Fachwerk-Fünfeck hat Arbeit aufgenommen

Sie wollen gute Laune machen fürs Fachwerk-Fünfeck: PR-Beraterin Juliane Hofmann (links) und Geschäftsführerin Anna Laura Ulrichs haben Anfang August im Northeimer Rathaus die Arbeit aufgenommen. Dieses Foto entstand allerdings in Hann. Münden. Foto: Kenar/nh

Northeim. Die Städte Northeim, Einbeck, Osterode, Duderstadt und Hann. Münden haben das Potenzial, gemeinsam zum Weltkulturerbe der Unesco ernannt zu werden.

Davon ist Stadtplanerin Anna Laura Ulrichs überzeugt, die als Fachwerk-Mangerin seit Anfang August die Geschäftsstelle des sogenannten Fachwerk-Fünfecks im Northeimer Rathaus leitet.

Unter diesem Begriff hatten sich die oben genannten Städte zusammengeschlossen und waren im Februar gemeinsam in das Bundesprogramm „Nationale Projekte des Städtebaus“ aufgenommen worden (wir berichteten).

„Das ist aber nur das langfristige Ziel“, sagte Ulrichs am Dienstagabend, als sie die Mitglieder des Northeimer Ausschusses für Planen, Bauen und Umwelt über den aktuellen Sachstand des Projektes informierte.

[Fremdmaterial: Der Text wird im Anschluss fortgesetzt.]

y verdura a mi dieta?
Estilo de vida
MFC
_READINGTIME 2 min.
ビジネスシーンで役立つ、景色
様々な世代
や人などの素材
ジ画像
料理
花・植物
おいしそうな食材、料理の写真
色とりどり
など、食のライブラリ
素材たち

Kurzfristig gehe es zunächst darum, für die fünf beteiligten Städte gemeinsame Strategien zu entwickeln, mit denen die historischen Stadtkerne belebt und attraktiv gestaltet gestaltet werden.

Förderung bis 2017

Insgesamt stehen für das Projekt bis zum 30. Juni 2017 800 000 Euro zur Verfügung, also 160 000 Euro je Stadt.

Bereits vereinbart worden sei, dass in jeder der beteiligten Städte zunächst eine Immobilie ausgewählt wird, für die innerhalb der nächsten zwei Jahre ein Sanierungs- oder neues Nutzungskonzept erarbeitet wird. „Im Moment sehen wir unsere Aufgabe darin, Laune zu machen für das Projekt und die möglichen Chancen aufzuzeigen“, sagte Ulrichs.

Eine wichtige Rolle spiele die Bürgerbeteiligung, betonte Ulrichs, die bei ihrer Arbeit von PR-Beraterin Juliane Hofmann unterstützt wird. Hierzu gebe es bereits am Donnerstag, 5. November, einen ersten Termin im Alten Rathaus in Einbeck. Ab 19 Uhr soll dort das Thema Baukultur im Mittelpunkt stehen.